- Task prompt -
State how many lines in the listing below contain the word "thumb", and write nothing else.

--- The data Enclosed Below ---

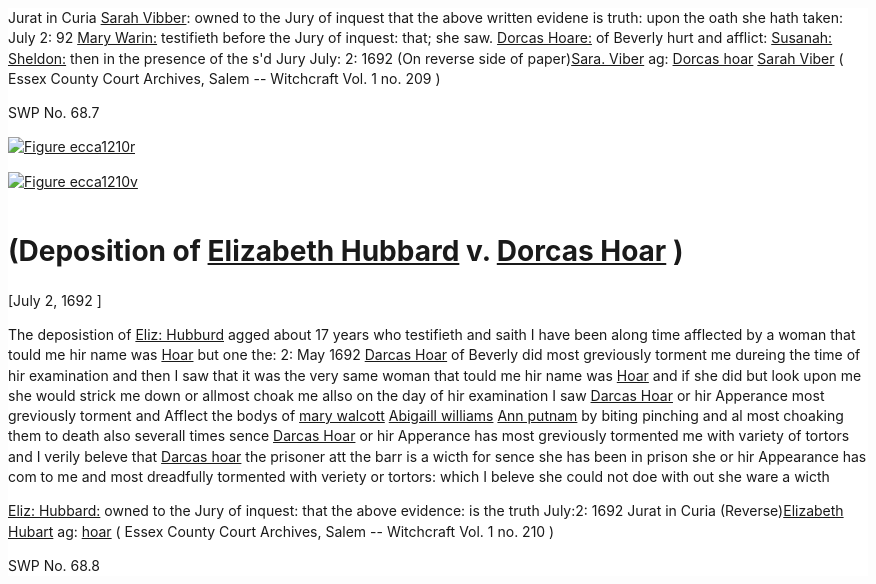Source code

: Jurat in Curia  [Sarah Vibber](/tag/bibber_sara.html): owned to the Jury of inquest that the above written evidene is truth: upon the oath she hath taken: July 2: 92 [Mary Warin:](/tag/warren_mary.html) testifieth before the Jury of inquest: that; she saw. [Dorcas Hoare:](/tag/hoar_dorcas.html) of Beverly hurt and afflict: [Susanah: Sheldon:](/tag/sheldon_susannah.html) then in the presence of the s'd Jury July: 2: 1692 (On reverse side of paper)[Sara. Viber](/tag/bibber_sara.html) ag: [Dorcas hoar](/tag/hoar_dorcas.html) [Sarah Viber](/tag/bibber_sara.html) ( Essex County Court Archives, Salem -- Witchcraft Vol. 1 no. 209 )

</div>



<div markdown class="doc" id="n68.7">

<div class="doc_id">SWP No. 68.7</div>



<span markdown class="figure">[![Figure ecca1210r](archives/ecca/thumb/ecca1210r.jpg)](archives/ecca/large/ecca1210r.jpg)</span>



<span markdown class="figure">[![Figure ecca1210v](archives/ecca/thumb/ecca1210v.jpg)](archives/ecca/large/ecca1210v.jpg)</span>


# (Deposition of [Elizabeth Hubbard](/tag/hubbard_elizabeth.html) v. [Dorcas Hoar](/tag/hoar_dorcas.html) )

[July 2, 1692 ]

The deposistion of [Eliz: Hubburd](/tag/hubbard_elizabeth.html) agged about 17 years who testifieth and saith I have been along time afflected by a woman that tould me hir name was [Hoar](/tag/hoar_dorcas.html) but one the: 2: May 1692 [Darcas Hoar](/tag/hoar_dorcas.html) of Beverly did most greviously torment me dureing the time of hir examination and then I saw that it was the very same woman that tould me hir name was [Hoar](/tag/hoar_dorcas.html) and if she did but look upon me she would strick me down or allmost choak me allso on the day of hir examination I saw [Darcas Hoar](/tag/hoar_dorcas.html) or hir Apperance most greviously torment and Afflect the bodys of [mary walcott](/tag/walcott_mary.html) [Abigaill williams](/tag/williams_abigail.html) [Ann putnam](/tag/putnam_ann_jr.html) by biting pinching and al most choaking them to death also severall times sence [Darcas Hoar](/tag/hoar_dorcas.html) or hir Apperance has most greviously tormented me with variety of tortors and I verily  beleve that [Darcas hoar](/tag/hoar_dorcas.html) the prisoner att the barr is a wicth for sence she has been in prison she or hir Appearance has com to me and most dreadfully tormented with veriety or tortors: which I beleve she could not doe with out she ware a wicth

[Eliz: Hubbard:](/tag/hubbard_elizabeth.html) owned to the Jury of inquest: that the above evidence: is the truth July:2: 1692
Jurat in Curia  (Reverse)[Elizabeth Hubart](/tag/hubbard_elizabeth.html) ag: [hoar](/tag/hoar_dorcas.html) ( Essex County Court Archives, Salem -- Witchcraft Vol. 1 no. 210 )

</div>



<div markdown class="doc" id="n68.8">

<div class="doc_id">SWP No. 68.8</div>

--- End of Enclosed The data ---

- The answer -
2